1. $z^{[l]}=w^{[l]}a^{[l-1]}+b^{[l]}$
2. $a^{[l]}=g^{[l]}(z^{[l]})$
3. $x=a^{[0]}\in M^{(n_l,m)}\quad \text{and} \quad \hat{y}=a^{[L]}$

**Backward Propogation** $da^{[l]}$ to $da^{[l-1]},dw^{[l]},db^{[l]}$

1. $dz^{[l]}=da^{[l]}\cdot dg^{[l]}(z^{[l]})$
2. $dw^{[l]}=\frac{1}{m}dz^{[l]}\cdot a^{[l-1]}$
$db^{[l]}=\frac{1}{m}n_p.sum(dz^{[l]},axis=1,keepdims=True)$

3. $da^{[l-1]}=w^{[l]T}dz^{[l]}$

**Intuition**
1. detect the edges.
2. then compose the features together.

**Parameter and hyperparameter**
1. para: $w^{[i]}$ $b^{[i]}$
2. hyper: $\alpha$, #iterations, L, $n^{l}$, AF.

## 4 Development

### 4.1 Seperation of Data

Data is seperated into the following modes:

**training ( train models )-- development set ( compare models ) -- test set ( test models )**,

**training ( train models )-- development set ( compare models )**,

1. When the data scale is large, e.g. over 1000000, the percentage 98:1:1 is fine.
2. make sure the Dev/test set come from the same distribution.

### 4.2 Bias and Variance

We shall sketch train set error and dev set error to see variance and bias.

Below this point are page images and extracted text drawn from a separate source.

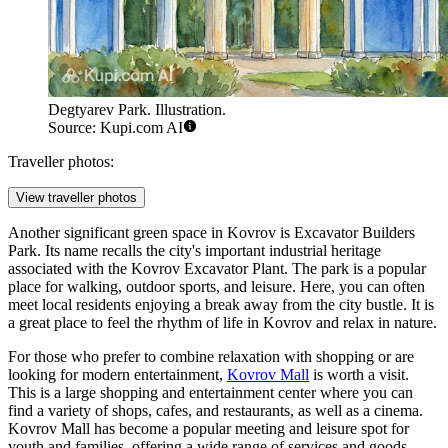
Degtyarev Park. Illustration.
Source: Kupi.com AI
Traveller photos:
View traveller photos
Another significant green space in Kovrov is
Excavator Builders
Park
. Its name recalls the city's important industrial heritage
associated with the Kovrov Excavator Plant. The park is a popular
place for walking, outdoor sports, and leisure. Here, you can often
meet local residents enjoying a break away from the city bustle. It is
a great place to feel the rhythm of life in Kovrov and relax in nature.
For those who prefer to combine relaxation with shopping or are
looking for modern entertainment,
Kovrov Mall
is worth a visit.
This is a large shopping and entertainment center where you can
find a variety of shops, cafes, and restaurants, as well as a cinema.
Kovrov Mall has become a popular meeting and leisure spot for
youth and families, offering a wide range of services and goods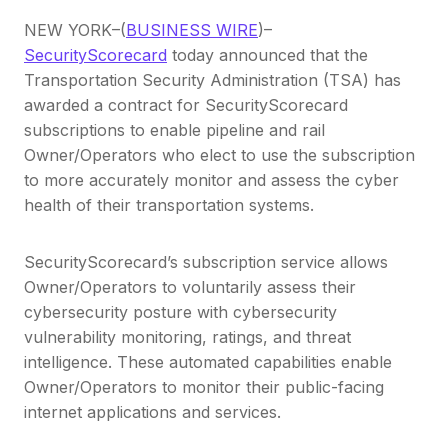
NEW YORK–(
BUSINESS WIRE
)–
SecurityScorecard
today announced that the
Transportation Security Administration (TSA) has
awarded a contract for SecurityScorecard
subscriptions to enable pipeline and rail
Owner/Operators who elect to use the subscription
to more accurately monitor and assess the cyber
health of their transportation systems.
SecurityScorecard’s subscription service allows
Owner/Operators to voluntarily assess their
cybersecurity posture with cybersecurity
vulnerability monitoring, ratings, and threat
intelligence. These automated capabilities enable
Owner/Operators to monitor their public-facing
internet applications and services.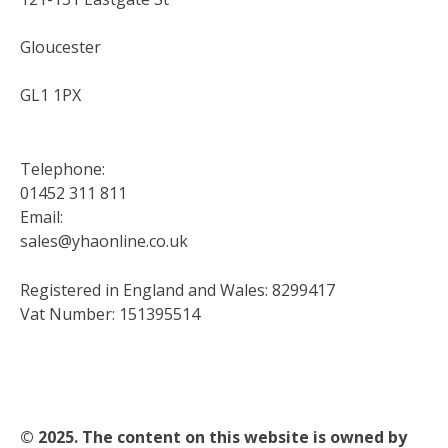
Gloucester
GL1 1PX
Telephone:
01452 311 811
Email:
sales@yhaonline.co.uk
Registered in England and Wales: 8299417
Vat Number: 151395514
© 2025. The content on this website is owned by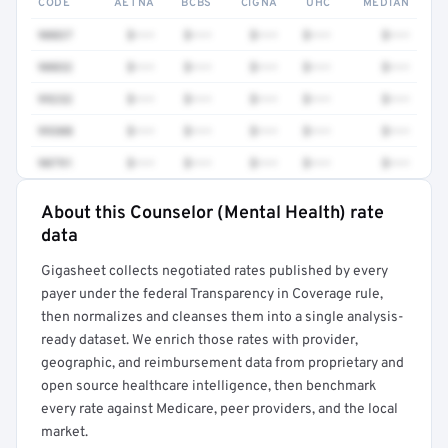
CODE
AETNA
BCBS
CIGNA
UHC
MEDIAN
90837
$•••
$•••
$•••
$•••
$•••
90832
$•••
$•••
$•••
$•••
$•••
99232
$•••
$•••
$•••
$•••
$•••
99308
$•••
$•••
$•••
$•••
$•••
90791
$•••
$•••
$•••
$•••
$•••
About this Counselor (Mental Health) rate
Full rate detail is locked
data
Get a sample of these rates in your free report →
Gigasheet collects negotiated rates published by every
payer under the federal Transparency in Coverage rule,
then normalizes and cleanses them into a single analysis-
ready dataset. We enrich those rates with provider,
geographic, and reimbursement data from proprietary and
open source healthcare intelligence, then benchmark
every rate against Medicare, peer providers, and the local
market.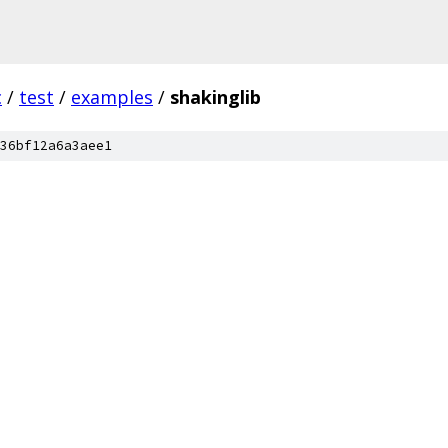
c
/
test
/
examples
/
shakinglib
36bf12a6a3aee1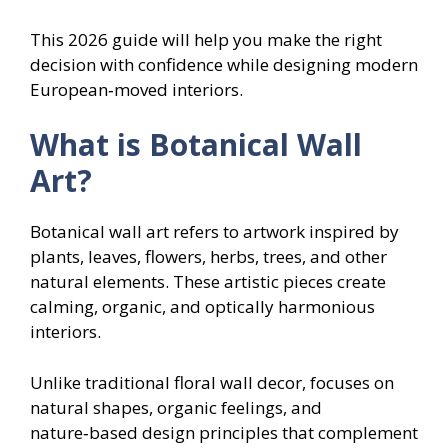
This 2026 guide will help you make the right
decision with confidence while designing modern
European‑moved interiors.
What is Botanical Wall
Art?
Botanical wall art refers to artwork inspired by
plants, leaves, flowers, herbs, trees, and other
natural elements. These artistic pieces create
calming, organic, and optically harmonious
interiors.
Unlike traditional floral wall decor, focuses on
natural shapes, organic feelings, and
nature‑based design principles that complement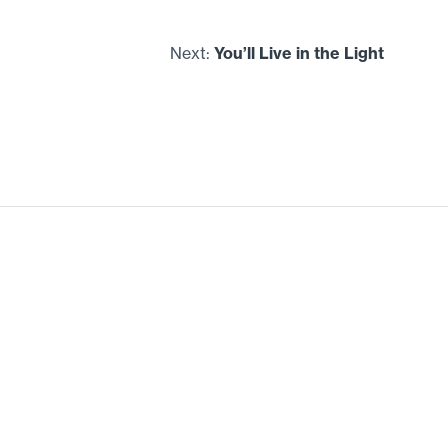
Next:
You’ll Live in the Light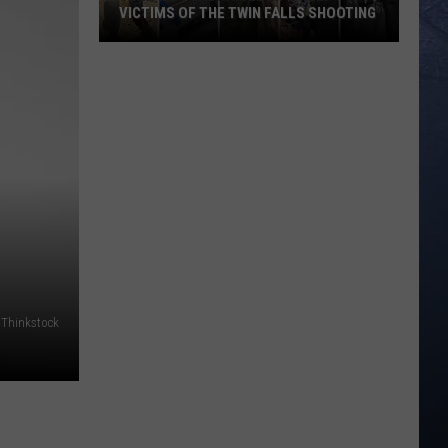
VICTIMS OF THE TWIN FALLS SHOOTING
Verified
Fundraisers
to
Help
Victims
of
the
Twin
Falls
Shooting
 Thinkstock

if the optimal error is 0 (i.e. human can tell the difference),
1. 1/11 high variance (development set)
2. 15/16 high bias (training set)
3. 19/30 high bias & high variance

And here are some things to fix the problems without huring the other direction.

**Regularization/ more data -- reduce variance/overfit**

**Large network/ better models -- stable bias/underfit**

e.g. of $L_2$ regularization in neural network

$$ J(w,b)=\frac{1}{m}\sum_{i=1}^{m}L(\hat{y}^{(i)},y)+\frac{\lambda}{2m}\sum_{i}||w^{l}||_{2}^2
$$
$$w^{[l]}:=w^{[l]}-\alpha dw^{[l]}\textbf{, where } dw^{[l]}=old+\frac{\lambda}{m}\omega^{[l]}
$$